**BRANO ESTRATTO**

◆ ◆ ◆ ◆ ◆ ◆ ◆

Certo, qualcuno potrebbe pensare, ma è già difficile districarsi tra le norme per evitare abusi (concreti), figuriamoci se dovremo preoccuparci anche se solo  il "pensiero" teorico di compiere un'opera edilizia dovrà essere conforme alla normativa edilizia.

Sono numerosi gli esempi che possono essere usati per chiarire quanto sopra affermato.

Il primo esempio è quello relativo alla c.d. lottizzazione abusiva, che sanziona le opere di modifica del territorio (o anche solo frazionamento catastale o il cambio di destinazione d'uso) dalle quali si può dedurre la volontà di procedere alla predisposizione del territorio per permettere la realizzazione della costruzione.

La tendenza all'ampliamento dell'ambito di applicazione della normativa edilizia (in funzione anti abusivismo) si nota, non solo in sede di repressione di atti materiali che possono portare all'abuso, ma anche quando si analizzano gli atti giuridici e più precisamente i contratti. Basta pensare al preliminare, il quale non rientra direttamente nel campo di applicazione del testo unico dell'edilizia, (infatti, le dichiarazioni urbanistiche sono previste a pena di nullità solo nei contratti che trasferiscono o costituiscono diritti reali e, per definizione, il contratto preliminare, ha solo la funzione di obbligare alla stipula di un altro contratto).

◆ ◆ ◆ ◆ ◆ ◆ ◆

**DATI**
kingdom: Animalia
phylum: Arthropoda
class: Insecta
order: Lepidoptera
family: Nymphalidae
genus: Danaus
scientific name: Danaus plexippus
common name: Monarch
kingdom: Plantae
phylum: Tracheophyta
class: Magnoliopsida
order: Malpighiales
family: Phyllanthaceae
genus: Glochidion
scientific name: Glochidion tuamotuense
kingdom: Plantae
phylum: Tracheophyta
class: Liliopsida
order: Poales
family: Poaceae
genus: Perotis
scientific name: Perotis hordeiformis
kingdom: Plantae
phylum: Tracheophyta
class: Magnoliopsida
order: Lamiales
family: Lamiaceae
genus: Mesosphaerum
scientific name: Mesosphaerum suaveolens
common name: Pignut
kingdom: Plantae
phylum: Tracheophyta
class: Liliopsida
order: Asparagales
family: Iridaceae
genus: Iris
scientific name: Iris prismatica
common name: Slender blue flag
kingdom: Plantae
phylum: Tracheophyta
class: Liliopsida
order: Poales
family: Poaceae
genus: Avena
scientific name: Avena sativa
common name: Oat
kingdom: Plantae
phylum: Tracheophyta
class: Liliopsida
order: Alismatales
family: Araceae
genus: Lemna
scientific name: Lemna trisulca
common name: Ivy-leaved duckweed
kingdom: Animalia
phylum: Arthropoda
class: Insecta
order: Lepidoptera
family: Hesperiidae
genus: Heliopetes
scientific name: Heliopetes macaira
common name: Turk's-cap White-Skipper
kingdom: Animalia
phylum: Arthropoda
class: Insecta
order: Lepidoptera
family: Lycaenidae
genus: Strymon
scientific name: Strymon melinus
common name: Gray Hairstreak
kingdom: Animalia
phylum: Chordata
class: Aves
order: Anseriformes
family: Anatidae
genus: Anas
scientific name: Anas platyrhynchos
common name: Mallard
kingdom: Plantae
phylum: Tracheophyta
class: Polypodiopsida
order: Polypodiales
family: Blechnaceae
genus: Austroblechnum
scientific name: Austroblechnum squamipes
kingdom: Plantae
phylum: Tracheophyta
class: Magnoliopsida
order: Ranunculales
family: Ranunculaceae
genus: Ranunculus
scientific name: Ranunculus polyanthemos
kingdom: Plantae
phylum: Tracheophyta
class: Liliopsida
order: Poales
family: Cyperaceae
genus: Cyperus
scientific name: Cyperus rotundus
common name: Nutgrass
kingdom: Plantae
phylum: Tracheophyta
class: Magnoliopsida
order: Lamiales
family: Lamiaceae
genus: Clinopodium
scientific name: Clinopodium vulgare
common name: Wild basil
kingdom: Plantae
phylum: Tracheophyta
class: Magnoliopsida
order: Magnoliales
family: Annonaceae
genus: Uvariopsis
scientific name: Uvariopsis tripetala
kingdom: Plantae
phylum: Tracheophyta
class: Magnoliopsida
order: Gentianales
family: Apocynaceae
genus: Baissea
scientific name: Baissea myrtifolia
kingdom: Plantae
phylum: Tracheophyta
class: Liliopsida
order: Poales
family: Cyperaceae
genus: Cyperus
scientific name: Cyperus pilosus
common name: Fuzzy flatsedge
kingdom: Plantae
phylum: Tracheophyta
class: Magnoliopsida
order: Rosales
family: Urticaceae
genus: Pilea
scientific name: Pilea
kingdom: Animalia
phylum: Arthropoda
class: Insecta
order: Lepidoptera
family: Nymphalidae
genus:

◆ ◆ ◆ ◆ ◆ ◆ ◆

**COMPITO RICHIESTO 1**
Secondo il brano estratto, in quali contratti sono previste a pena di nullità le dichiarazioni urbanistiche?
**COMPITO RICHIESTO 2**
Riscriva le righe dei dati partendo dalla prima e fermandosi dopo la riga che contiene "order: Malpighiales", sostituendo "class" con "classe" senza modificare nient'altro.

**RISPOSTA 1**
Solo nei contratti che trasferiscono o costituiscono diritti reali.

**RISPOSTA 2**
kingdom: Animalia
phylum: Arthropoda
classe: Insecta
order: Lepidoptera
family: Nymphalidae
genus: Danaus
scientific name: Danaus plexippus
common name: Monarch
kingdom: Plantae
phylum: Tracheophyta
classe: Magnoliopsida
order: Malpighiales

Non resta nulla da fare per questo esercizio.